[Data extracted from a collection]
◆ ◆ ◆
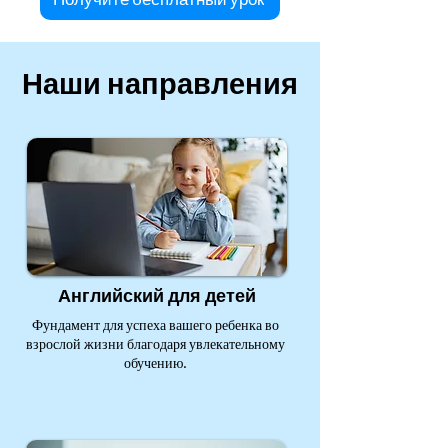
Наши направления
Английский для детей
Фундамент для успеха вашего ребенка во
взрослой жизни благодаря увлекательному
обучению.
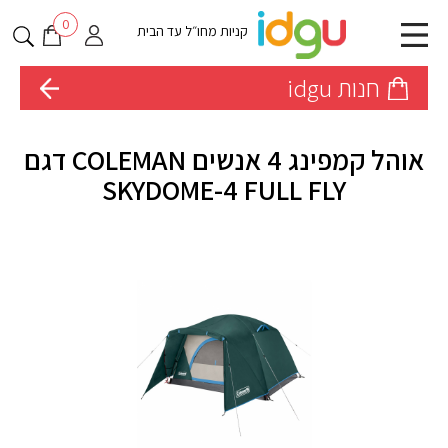
0
קניות מחו״ל עד הבית
חנות idgu
אוהל קמפינג 4 אנשים COLEMAN דגם
SKYDOME-4 FULL FLY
◆ ◆ ◆
Exercise brief:
Reproduce all of the text in the listing above word for word, leaving out the pictures.

Answer for the task:
Наши направления
Английский для детей
Фундамент для успеха вашего ребенка во
взрослой жизни благодаря увлекательному
обучению.
0
קניות מחו״ל עד הבית
חנות idgu
אוהל קמפינג 4 אנשים COLEMAN דגם
SKYDOME-4 FULL FLY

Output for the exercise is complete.